Subject: Re: preprocessor/14438 Alexandre Oliva <aoliva@redhat.com> writes: > The reason why the patch had introduced a regression was that > pfile->cur_token pointed to uninitialized memory, one past the last > initialized token. _cpp_lex_direct() doesn't skip to the next line > because we're processing a directive, so it just sets result->type to > CPP_EOF, along with its correct location, after incrementing > pfile->cur_token past result, without any form of initialization to > this value. In fact, I'm a bit concerned as to what might happen if > we were to call _cpp_lex_direct() an unlimited number of times while > processing a directive; I don't see anything that would prevent > cur_token from running past the memory area reserved for it. Oh, ugh. > I suppose one way to fix this issue would be to decrement cur_token > again when returning in the CPP_EOF case, such that we'd return the > same EOF token over and over; another would be to just refrain from > dereferencing cur_token after reading an EOF token, but how would we > tell? And, more importantly, why would we want to? Clearly we don't > need it in the case I thought we did when I added the code I just > removed; I don't think we need it elsewhere. Suggest you add defensive code to prevent running cur_token off the end of the buffer, as you suggest, and then go ahead and close the bug report. zw
Subject: Re: preprocessor/14438 On Mar 24, 2004, Zack Weinberg <zack@codesourcery.com> wrote: > Alexandre Oliva <aoliva@redhat.com> writes: >> In fact, I'm a bit concerned as to what might happen if >> we were to call _cpp_lex_direct() an unlimited number of times while >> processing a directive; I don't see anything that would prevent >> cur_token from running past the memory area reserved for it. > Oh, ugh. > Suggest you add defensive code to prevent running cur_token off the > end of the buffer, as you suggest, and then go ahead and close the bug > report. It turns out that the most common caller of _cpp_lex_direct(), cpp_lex_token(), already takes care of that, and other callers seem to take care of buffer management already, except perhaps for the code that reads the initial file and directory name, but those should be the first few tokens, therefore they should fall within the initially allocated buffer and never fail. I'm a bit wary of introducing overhead in _cpp_lex_direct(), since it's quite performance critical, and it appears that we're safe, so I'm leaning towards leaving it as is. If you agree, please go ahead and mark the bug as closed. Otherwise, I suggest that you, being more familiar with the cpp code, take it over and refactor it a big to make it safer without introducing unnecessary overhead in the common paths.

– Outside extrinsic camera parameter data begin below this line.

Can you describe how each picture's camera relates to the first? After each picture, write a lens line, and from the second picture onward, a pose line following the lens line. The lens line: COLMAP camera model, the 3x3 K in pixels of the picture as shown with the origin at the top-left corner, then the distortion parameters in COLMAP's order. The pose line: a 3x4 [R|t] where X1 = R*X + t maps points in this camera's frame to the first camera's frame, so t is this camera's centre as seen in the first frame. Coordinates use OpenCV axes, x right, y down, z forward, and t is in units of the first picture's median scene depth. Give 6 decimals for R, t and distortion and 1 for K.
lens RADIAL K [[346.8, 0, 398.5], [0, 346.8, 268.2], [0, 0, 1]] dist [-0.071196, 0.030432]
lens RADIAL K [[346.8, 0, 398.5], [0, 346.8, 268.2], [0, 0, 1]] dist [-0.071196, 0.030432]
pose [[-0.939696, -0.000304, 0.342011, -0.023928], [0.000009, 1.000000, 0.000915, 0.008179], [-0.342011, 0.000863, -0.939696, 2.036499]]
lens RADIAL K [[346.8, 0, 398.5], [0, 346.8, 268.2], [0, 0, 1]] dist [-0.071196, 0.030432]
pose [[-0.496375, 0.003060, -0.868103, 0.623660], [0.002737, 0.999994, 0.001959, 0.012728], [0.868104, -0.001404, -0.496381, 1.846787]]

I will need to study the code a bit to figure out whether checking in _cpp_lex_direct is appropriate or not. Can't say when I will get to this, but given what you say it is not critical. Reassigning to myself, retargeting for 3.5.0, updating title and priority.
Comment on attachment 5950 [details] patch for 3.3 and 3.4 branch obsoleting patches which were checked in and do not address the current ambit of this bug report.

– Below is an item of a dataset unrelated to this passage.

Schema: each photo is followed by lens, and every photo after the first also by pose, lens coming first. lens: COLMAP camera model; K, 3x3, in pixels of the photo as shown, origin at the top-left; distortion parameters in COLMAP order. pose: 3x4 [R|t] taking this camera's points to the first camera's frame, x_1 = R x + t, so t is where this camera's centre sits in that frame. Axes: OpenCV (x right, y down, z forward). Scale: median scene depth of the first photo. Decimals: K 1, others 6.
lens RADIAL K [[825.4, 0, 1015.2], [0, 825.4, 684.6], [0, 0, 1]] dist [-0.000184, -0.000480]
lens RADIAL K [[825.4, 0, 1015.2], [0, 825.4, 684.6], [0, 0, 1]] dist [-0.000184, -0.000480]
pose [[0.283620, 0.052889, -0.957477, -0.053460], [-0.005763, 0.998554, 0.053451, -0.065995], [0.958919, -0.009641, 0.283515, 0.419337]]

Comment on attachment 5951 [details] patch for mainline obsoleting patches which were checked in and do not address the current ambit of this bug report.
Unassigning from Zack since he is now gone from GCC development.
FWIW I've been looking at this area for PR 29966. I don't see how overflow checking could be added to _cpp_lex_direct. However I did end up adding an assertion to _cpp_lex_token, to try to expose a hidden assumption: if (pfile->cur_token < pfile->cur_run->base || pfile->cur_token >= pfile->cur_run->limit) abort (); I also looked at the other assignments to cur_token and (aside from the one fixed in my forthcoming patch) they all look ok. So, I think this PR can be closed. Please reopen if you think I've done this in error.